Cette transformation n’aboutira que si vous créez et maintenez les conditions nécessaires à sa réalisation :

  •  Arrêtez d’empiler les priorités les unes sur les autres. Sachez mettre fin de manière formelle aux projets qui n’ont pas les résultats attendus et dégager des ressources pour des activités non productives mais prospectives en lien avec votre activité pour identifier de nouveaux axes de création de valeur
  • Créez une « sureté émotionnelle » (psychological safety) pour vos équipes afin qu’elles deviennent force de proposition.
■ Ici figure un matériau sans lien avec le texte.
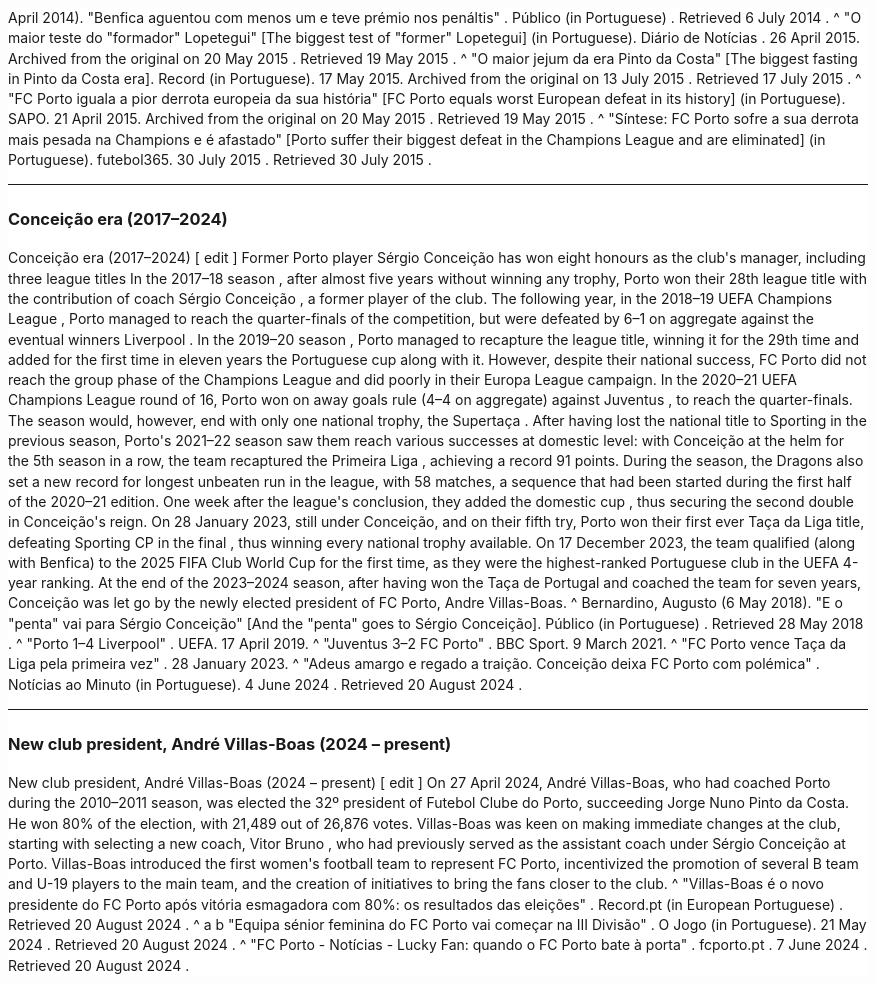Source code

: April 2014). "Benfica aguentou com menos um e teve prémio nos penáltis" . Público (in Portuguese) . Retrieved 6 July 2014 . ^ "O maior teste do "formador" Lopetegui" [The biggest test of "former" Lopetegui] (in Portuguese). Diário de Notícias . 26 April 2015. Archived from the original on 20 May 2015 . Retrieved 19 May 2015 . ^ "O maior jejum da era Pinto da Costa" [The biggest fasting in Pinto da Costa era]. Record (in Portuguese). 17 May 2015. Archived from the original on 13 July 2015 . Retrieved 17 July 2015 . ^ "FC Porto iguala a pior derrota europeia da sua história" [FC Porto equals worst European defeat in its history] (in Portuguese). SAPO. 21 April 2015. Archived from the original on 20 May 2015 . Retrieved 19 May 2015 . ^ "Síntese: FC Porto sofre a sua derrota mais pesada na Champions e é afastado" [Porto suffer their biggest defeat in the Champions League and are eliminated] (in Portuguese). futebol365. 30 July 2015 . Retrieved 30 July 2015 .

______________________________________________________________________

### Conceição era (2017–2024)

Conceição era (2017–2024) [ edit ] Former Porto player Sérgio Conceição has won eight honours as the club's manager, including three league titles In the 2017–18 season , after almost five years without winning any trophy, Porto won their 28th league title with the contribution of coach Sérgio Conceição , a former player of the club. The following year, in the 2018–19 UEFA Champions League , Porto managed to reach the quarter-finals of the competition, but were defeated by 6–1 on aggregate against the eventual winners Liverpool . In the 2019–20 season , Porto managed to recapture the league title, winning it for the 29th time and added for the first time in eleven years the Portuguese cup along with it. However, despite their national success, FC Porto did not reach the group phase of the Champions League and did poorly in their Europa League campaign. In the 2020–21 UEFA Champions League round of 16, Porto won on away goals rule (4–4 on aggregate) against Juventus , to reach the quarter-finals. The season would, however, end with only one national trophy, the Supertaça . After having lost the national title to Sporting in the previous season, Porto's 2021–22 season saw them reach various successes at domestic level: with Conceição at the helm for the 5th season in a row, the team recaptured the Primeira Liga , achieving a record 91 points. During the season, the Dragons also set a new record for longest unbeaten run in the league, with 58 matches, a sequence that had been started during the first half of the 2020–21 edition. One week after the league's conclusion, they added the domestic cup , thus securing the second double in Conceição's reign. On 28 January 2023, still under Conceição, and on their fifth try, Porto won their first ever Taça da Liga title, defeating Sporting CP in the final , thus winning every national trophy available. On 17 December 2023, the team qualified (along with Benfica) to the 2025 FIFA Club World Cup for the first time, as they were the highest-ranked Portuguese club in the UEFA 4-year ranking. At the end of the 2023–2024 season, after having won the Taça de Portugal and coached the team for seven years, Conceição was let go by the newly elected president of FC Porto, Andre Villas-Boas. ^ Bernardino, Augusto (6 May 2018). "E o "penta" vai para Sérgio Conceição" [And the "penta" goes to Sérgio Conceição]. Público (in Portuguese) . Retrieved 28 May 2018 . ^ "Porto 1–4 Liverpool" . UEFA. 17 April 2019. ^ "Juventus 3–2 FC Porto" . BBC Sport. 9 March 2021. ^ "FC Porto vence Taça da Liga pela primeira vez" . 28 January 2023. ^ "Adeus amargo e regado a traição. Conceição deixa FC Porto com polémica" . Notícias ao Minuto (in Portuguese). 4 June 2024 . Retrieved 20 August 2024 .

______________________________________________________________________

### New club president, André Villas-Boas (2024 – present)

New club president, André Villas-Boas (2024 – present) [ edit ] On 27 April 2024, André Villas-Boas, who had coached Porto during the 2010–2011 season, was elected the 32º president of Futebol Clube do Porto, succeeding Jorge Nuno Pinto da Costa. He won 80% of the election, with 21,489 out of 26,876 votes. Villas-Boas was keen on making immediate changes at the club, starting with selecting a new coach, Vitor Bruno , who had previously served as the assistant coach under Sérgio Conceição at Porto. Villas-Boas introduced the first women's football team to represent FC Porto, incentivized the promotion of several B team and U-19 players to the main team, and the creation of initiatives to bring the fans closer to the club. ^ "Villas-Boas é o novo presidente do FC Porto após vitória esmagadora com 80%: os resultados das eleições" . Record.pt (in European Portuguese) . Retrieved 20 August 2024 . ^ a b "Equipa sénior feminina do FC Porto vai começar na III Divisão" . O Jogo (in Portuguese). 21 May 2024 . Retrieved 20 August 2024 . ^ "FC Porto - Notícias - Lucky Fan: quando o FC Porto bate à porta" . fcporto.pt . 7 June 2024 . Retrieved 20 August 2024 .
Cet élément est ressorti clairement de l’étude Aristotle menée par Google en 2016 comme un élément phare des entreprises qui réussissent.
  • Changez vous-même de posture, en passant de la position de décideur infaillible à celle de garant d’une entreprise agile et évolutive
  • Outillez et formez vos collaborateurs à des méthodes plus collaboratives et plus agiles pour éviter de retomber dans les écueils de l’ancien monde : les silos, la réunionite aiguë, et le « on a déjà essayé et ça n’a pas marché ».

Les bonnes résolutions sont faciles à prendre mais difficiles à maintenir. Les vieilles habitudes reviennent vite et le changement de culture ou de modèle mental ne se décrète pas. Votre rôle est de veiller à ce que chacun puisse être responsable pleinement de ces actes, puisse proposer des idées et les tester si elles sont prometteuses et favoriser l’intelligence collective de l’ensemble de vos collaborateurs pour gagner en efficacité et en valeur.